THE RECORDS below:

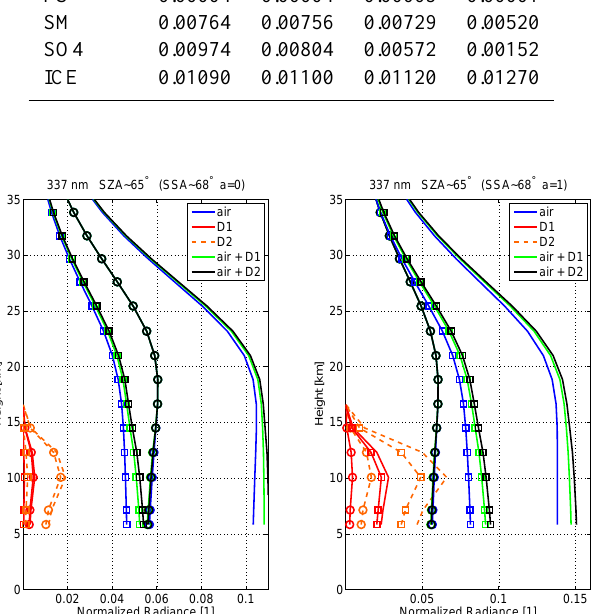
Fig. 1. Simulated limb radiance [normalized to a solar input of 1] versus height at 337nm for a surface albedo of 0 (left panel) and 1 (right panel). Color distinguishes combinations of air between 0–100km, an absorbing dust (D1) between 10–15km, and a non- absorbing dust (D2) also between 10–15km. Solid and dotted lines without markers indicate total radiance while lines with circle and square markers indicate single and multiple-scattered radiance, re- spectively, including absorption for D1. SZA indicates solar zenith angle. SAA indicates solar azimuth angle.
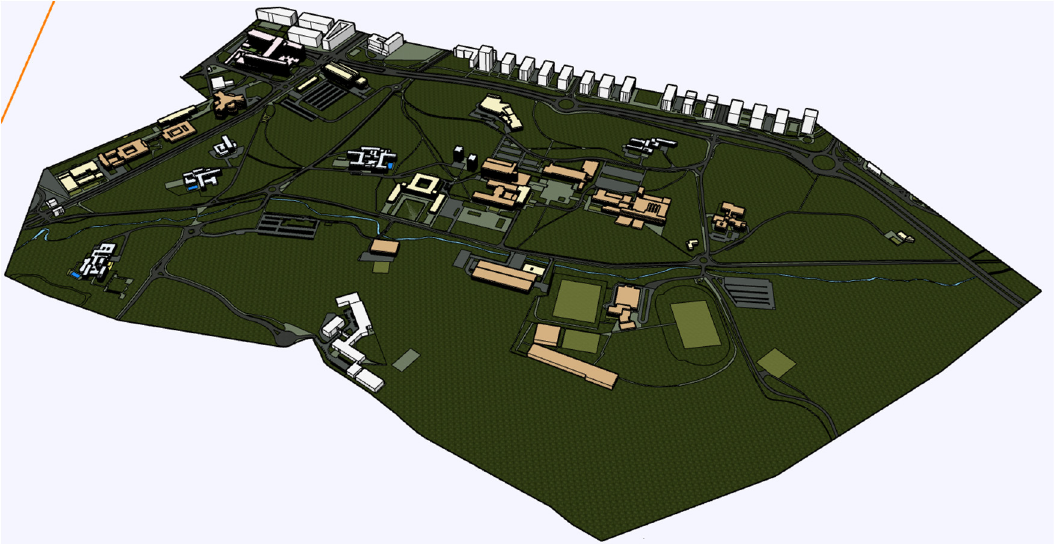
Figure 19. Final 3D model of the UNAV campus in Pamplona for simulation in NEST, (see Appen- dix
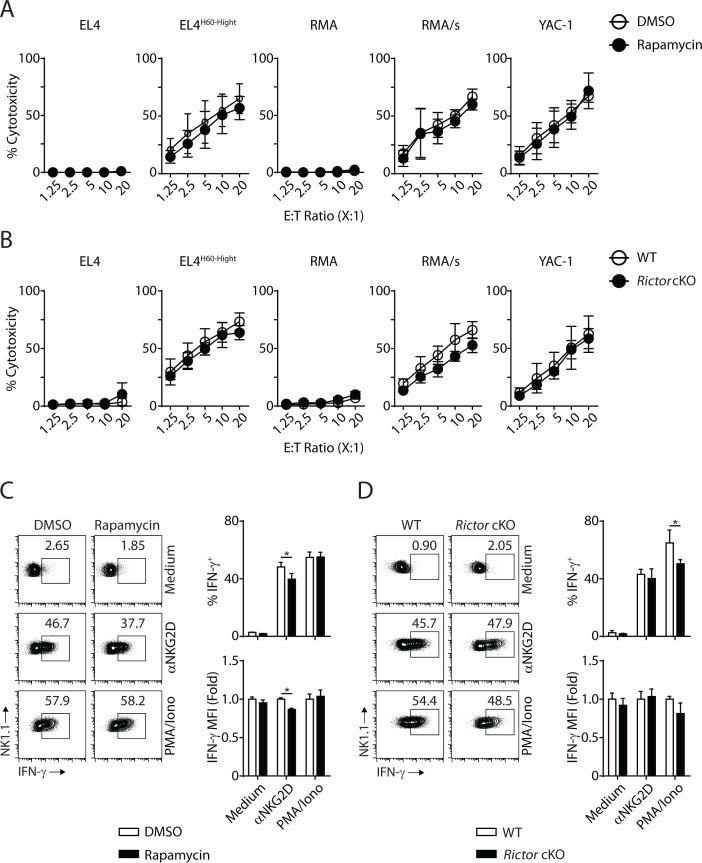
mTORC1 is essential for the IFN-γ generation downstream of NKG2D.(A) Standard 51Cr-release assay using IL-2-cultured WT NK cells against different target cells at various effector to target ratios in the presence of DMSO or Rapamycin (100 nM). n = 6 pooled from three independent experiments. (B) Standard 51Cr-release assay using IL-2-cultured WT and Rictor-deficient NK cells against different target cells at various effector to target ratios. n = 3 pooled from two independent experiments. (C) IL-2-cultured WT NK cells were stimulated with plate-bound NKG2D, PMA/Ionomycin or left along with medium in the presence of DMSO or Rapamycin (100 nM) for 6 hr. IFN-γ production was assessed via intracellular flow. n = 3 representative of three independent experiments. (D) IL-2-cultured WT or Rictor cKO NK cells were stimulated with plate-bound NKG2D, PMA/Ionomycin or left along with medium for 6 hr. IFN-γ production was assessed via intracellular flow. n = 3 pooled from two independent experiments. All bar graphs present the mean ± SD. Statistical significance was calculated using two-way ANOVA. *p<0.05; **p<0.01; ***p<0.001. List of other files.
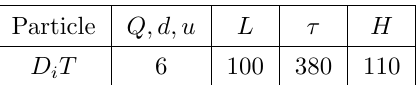
Table 8. Di(cid:11)usion constants for the transport equations as derived in ref. [78]. Particle (cid:14)m 2 =T 2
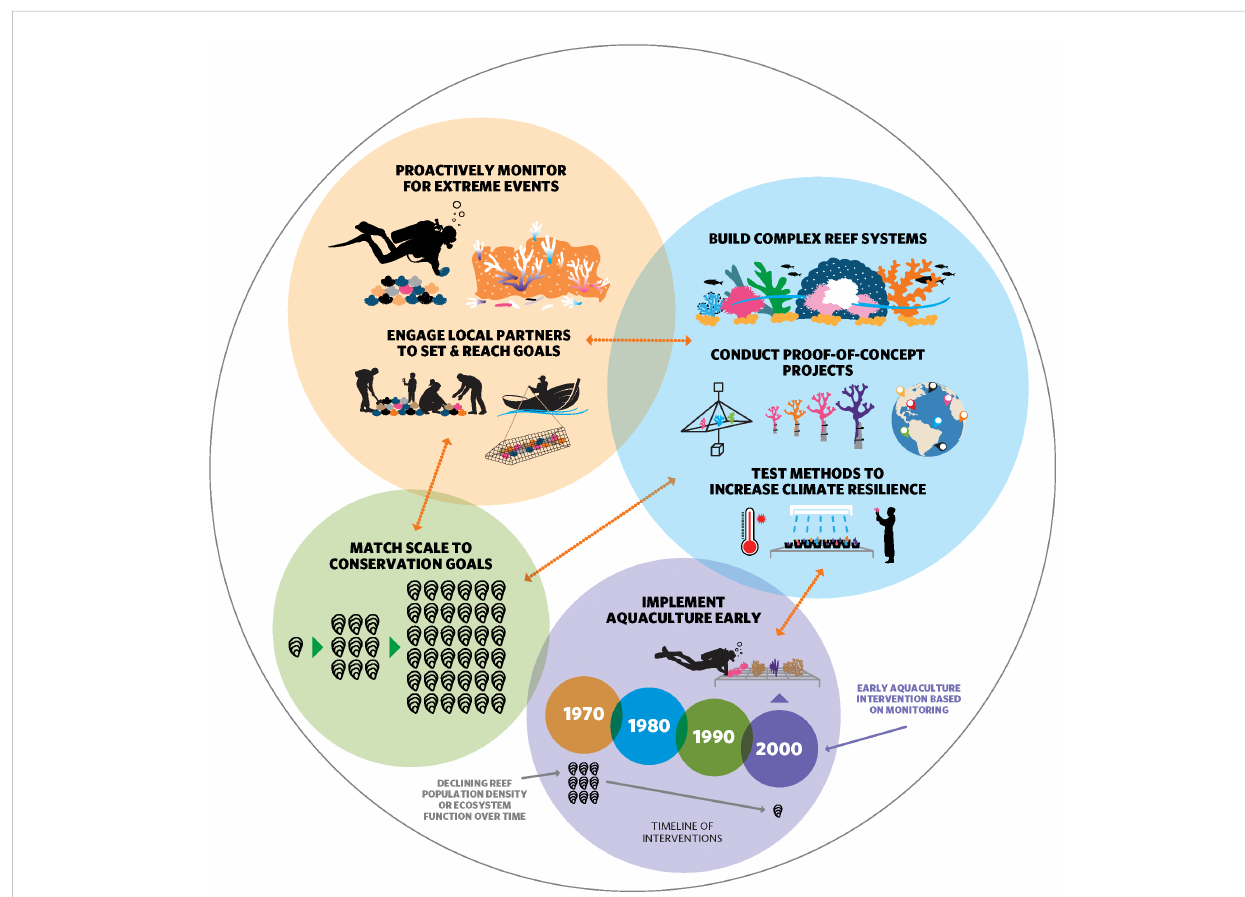
FIGURE 1 Iterative processes of development and implementation of reef conservation aquaculture. Ongoing and iterative activities (overlapping circles, orange arrows) must be started immediately to assess the need for and timing of aquaculture interventions, and to develop practical methods with suf fi cient lead time for implementation to be effective. Peach circle: Proactive, long term monitoring for extreme events and reef population declines (top: scuba diver monitoring an oyster bed, bleached and broken coral) and engagement of local partners, including Indigenous communities, to set and reach conservation goals (bottom: community oyster beds, fi sher) are critical foundations for aquaculture interventions. Blue circle: Research and development are needed to establish effective methods and technologies for building complex reef systems (top: restored coral reef) and testing promising methods to increase climate resilience on reefs (bottom: coral fragments are exposed to high temperatures to test differences in thermal tolerances). Proof-of-concept projects should be implemented on smaller scales across many reef systems (middle: different coral species are grown, outplanted on reefs in various locales). Green circle: The scale of aquaculture efforts should then be matched to conservation goals for reefs (oyster icons increase in number left to right to depict scaling up), using the data, goals, and methods that have been developed. Purple circle: The early implementation of aquaculture relative to population or ecosystem decline may therefore take decades to prepare for, making it urgent to begin these processes now (dated circles and oyster icons indicate that declines were detected in 1970s, but aquaculture only implemented at large scale 30 years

End of THE RECORDS.

Retype each line of the records exactly as it reads; no pictures belong in the copy.

Fig. 1. Simulated limb radiance [normalized to a solar input of 1] versus height at 337nm for a surface albedo of 0 (left panel) and 1 (right panel). Color distinguishes combinations of air between 0–100km, an absorbing dust (D1) between 10–15km, and a non- absorbing dust (D2) also between 10–15km. Solid and dotted lines without markers indicate total radiance while lines with circle and square markers indicate single and multiple-scattered radiance, re- spectively, including absorption for D1. SZA indicates solar zenith angle. SAA indicates solar azimuth angle.
Figure 19. Final 3D model of the UNAV campus in Pamplona for simulation in NEST, (see Appen- dix
mTORC1 is essential for the IFN-γ generation downstream of NKG2D.(A) Standard 51Cr-release assay using IL-2-cultured WT NK cells against different target cells at various effector to target ratios in the presence of DMSO or Rapamycin (100 nM). n = 6 pooled from three independent experiments. (B) Standard 51Cr-release assay using IL-2-cultured WT and Rictor-deficient NK cells against different target cells at various effector to target ratios. n = 3 pooled from two independent experiments. (C) IL-2-cultured WT NK cells were stimulated with plate-bound NKG2D, PMA/Ionomycin or left along with medium in the presence of DMSO or Rapamycin (100 nM) for 6 hr. IFN-γ production was assessed via intracellular flow. n = 3 representative of three independent experiments. (D) IL-2-cultured WT or Rictor cKO NK cells were stimulated with plate-bound NKG2D, PMA/Ionomycin or left along with medium for 6 hr. IFN-γ production was assessed via intracellular flow. n = 3 pooled from two independent experiments. All bar graphs present the mean ± SD. Statistical significance was calculated using two-way ANOVA. *p<0.05; **p<0.01; ***p<0.001. List of other files.
Table 8. Di(cid:11)usion constants for the transport equations as derived in ref. [78]. Particle (cid:14)m 2 =T 2
FIGURE 1 Iterative processes of development and implementation of reef conservation aquaculture. Ongoing and iterative activities (overlapping circles, orange arrows) must be started immediately to assess the need for and timing of aquaculture interventions, and to develop practical methods with suf fi cient lead time for implementation to be effective. Peach circle: Proactive, long term monitoring for extreme events and reef population declines (top: scuba diver monitoring an oyster bed, bleached and broken coral) and engagement of local partners, including Indigenous communities, to set and reach conservation goals (bottom: community oyster beds, fi sher) are critical foundations for aquaculture interventions. Blue circle: Research and development are needed to establish effective methods and technologies for building complex reef systems (top: restored coral reef) and testing promising methods to increase climate resilience on reefs (bottom: coral fragments are exposed to high temperatures to test differences in thermal tolerances). Proof-of-concept projects should be implemented on smaller scales across many reef systems (middle: different coral species are grown, outplanted on reefs in various locales). Green circle: The scale of aquaculture efforts should then be matched to conservation goals for reefs (oyster icons increase in number left to right to depict scaling up), using the data, goals, and methods that have been developed. Purple circle: The early implementation of aquaculture relative to population or ecosystem decline may therefore take decades to prepare for, making it urgent to begin these processes now (dated circles and oyster icons indicate that declines were detected in 1970s, but aquaculture only implemented at large scale 30 years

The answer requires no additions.